▶ **Problem statement**: In the entries below, filter for the word "them" and copy every matching line.
[Start of section]
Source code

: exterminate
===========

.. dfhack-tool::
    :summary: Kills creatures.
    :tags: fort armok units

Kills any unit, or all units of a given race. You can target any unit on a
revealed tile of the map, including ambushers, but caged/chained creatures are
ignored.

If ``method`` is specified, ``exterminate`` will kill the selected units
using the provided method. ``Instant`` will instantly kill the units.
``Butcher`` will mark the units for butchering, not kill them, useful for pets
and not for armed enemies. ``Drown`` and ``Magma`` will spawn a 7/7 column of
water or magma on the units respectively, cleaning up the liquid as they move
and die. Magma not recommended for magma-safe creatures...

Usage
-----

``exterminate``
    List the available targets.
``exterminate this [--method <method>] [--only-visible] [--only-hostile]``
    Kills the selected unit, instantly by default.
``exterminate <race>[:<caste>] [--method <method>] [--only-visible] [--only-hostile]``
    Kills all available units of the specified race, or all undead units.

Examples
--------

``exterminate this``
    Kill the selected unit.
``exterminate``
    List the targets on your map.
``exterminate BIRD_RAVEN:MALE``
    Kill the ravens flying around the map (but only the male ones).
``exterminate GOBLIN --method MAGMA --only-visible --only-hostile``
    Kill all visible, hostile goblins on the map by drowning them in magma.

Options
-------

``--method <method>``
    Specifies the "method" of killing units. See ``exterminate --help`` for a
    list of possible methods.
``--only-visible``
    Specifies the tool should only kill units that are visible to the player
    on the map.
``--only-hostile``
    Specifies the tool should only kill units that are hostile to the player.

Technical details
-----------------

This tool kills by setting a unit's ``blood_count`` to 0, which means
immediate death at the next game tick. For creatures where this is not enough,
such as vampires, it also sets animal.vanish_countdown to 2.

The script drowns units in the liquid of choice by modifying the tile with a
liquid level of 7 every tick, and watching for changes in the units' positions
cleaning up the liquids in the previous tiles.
[End of section]
▶ **Task answer**:
``Butcher`` will mark the units for butchering, not kill them, useful for pets
    Kill all visible, hostile goblins on the map by drowning them in magma.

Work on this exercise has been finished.